Do you have any idea how advanced you are in using technology? Yes, you with the beaten-up old Samsung S3 and you with the latest iPhone. You computerphobe and you early adopter. And everyone else in between. If you use a smartphone, you use AI.
The moment you turn to Google Maps, Apple Map or Waze to give you directions and help you avoid heavy traffic, you are using AI. When you use predictive text in WhatsApp and iMessage, and grammar correction tools in Gmail and Word, you are using AI.
‘The first secret of AI is not how it works or how it will change the world but rather how it is already embedded in so many things we do every day, and in so many tools we take for granted.’

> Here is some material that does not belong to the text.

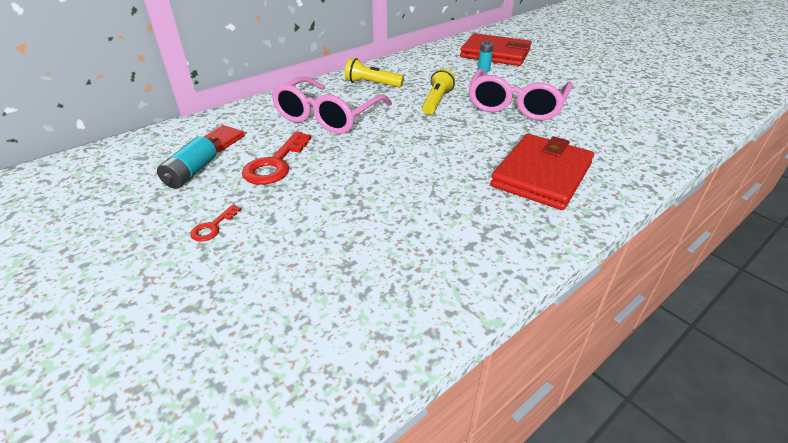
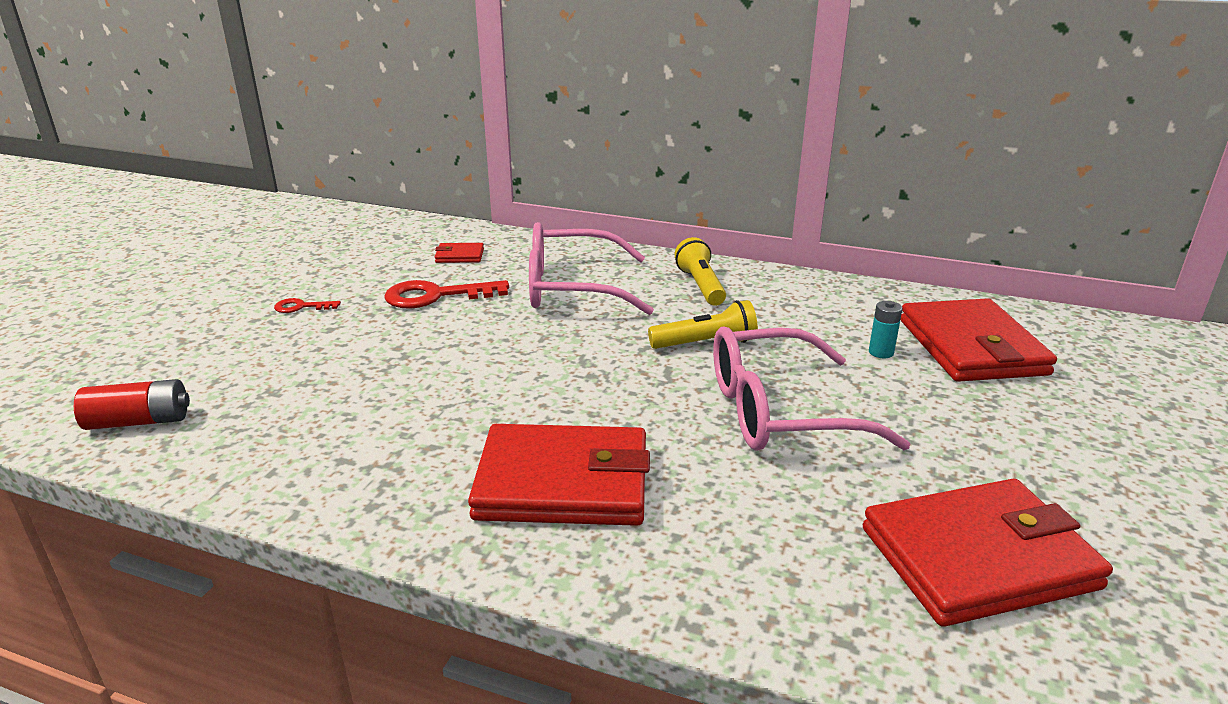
camera: 60 degrees right, 10 degrees down
(191, 173) = (386, 265): turquoise battery -> none
(330, 350) = (139, 421): none -> red battery
(639, 105) = (978, 558): none -> red wallet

In truth, AI has been practising on you, preparing for the big game when it comes out to put its skills on display in ways we never imagined possible. It’s not for nothing that the creators of new chat tools for generating content, images and videos describe the process of building these bots as ‘training’, whether on large language sets or vast image libraries.
Beyond these very publicly self-acclaimed AI revolutions, AI has been in training for many years, and that training is still going on. And you are an unwitting but willing tool in that training. If it can make your life easier, why wouldn’t you let it? With this in mind, it is clear that what we are seeing today are the demo models, early versions of mainstream AI tools that give us a broad idea of what they can do. When they are fully trained and integrate learnings from the training of numerous other AI tools and models, they will transform any activity one can imagine.
That is the second secret of AI: it is able to draw on all of recorded human knowledge to deliver anything, from an answer to an article to an archive of wisdom. To anyone. Anywhere. At any time. It could even have produced the alliteration in those last sentences on demand, although in this case it did not. I promise. AI will make us all superhuman if we want it.
Definition of AI
Scientists and software engineers tend to define AI in arcane terms, but the cat is out of the bag. I asked each of the three major generative (systems that can generate content on demand) AI platforms to give me a definition in one sentence for the layperson. To be exact, I said: ‘Please give me a one-sentence definition of artificial intelligence for the ordinary, non-technical reader.’ They produced this:
OpenAI ChatGPT: Artificial intelligence refers to computer systems that can perform tasks that typically require human intelligence, such as learning, problem-solving, and decision-making.
Google Bard: Artificial intelligence (AI) is a branch of computer science that deals with the creation of intelligent agents, which are systems that can reason, learn, and act autonomously.
Microsoft Bing Chat: Artificial intelligence (AI) is the ability of a computer or a robot controlled by a computer to do tasks that are usually done by humans because they require human intelligence and discernment.
Yes, I also found that dreadfully dull. And that is the third secret of AI: if you have access to all the knowledge and wisdom in the world and are asked to bring a complex subject down to one sentence or paragraph, you will average out all definitions available to you and end up with fundamentally average content.
The question I asked is known as a prompt. The quality of your prompt will also partly dictate the quality of the answer, and an average prompt will produce an average answer.
So, I asked the question again, but this time I asked each of the platforms to ‘make it humorous’. This is what they told me:
OpenAI ChatGPT: Artificial intelligence is like having a computer buddy who is so smart, it’s like they went to Hogwarts for coding.
Google Bard: Artificial intelligence is when a computer can do something that you’re pretty sure you could do if you had a few more hours and a lot less coffee.
Microsoft Bing Chat: Artificial intelligence is like a five-year-old who can do calculus.
I confess I was surprised how quickly they caught on. That last one is even subtly self-deprecating, without being asked to be.
What this tells us is that AI is undergoing a fundamental shift, from a focus on what it is programmed and designed to do, as with bees and football leagues, to a focus on what we ask it to do. This is the fourth secret of AI: just as the quality of programming is key to the underlying power of AI, so is the quality of our input the key to what it can produce.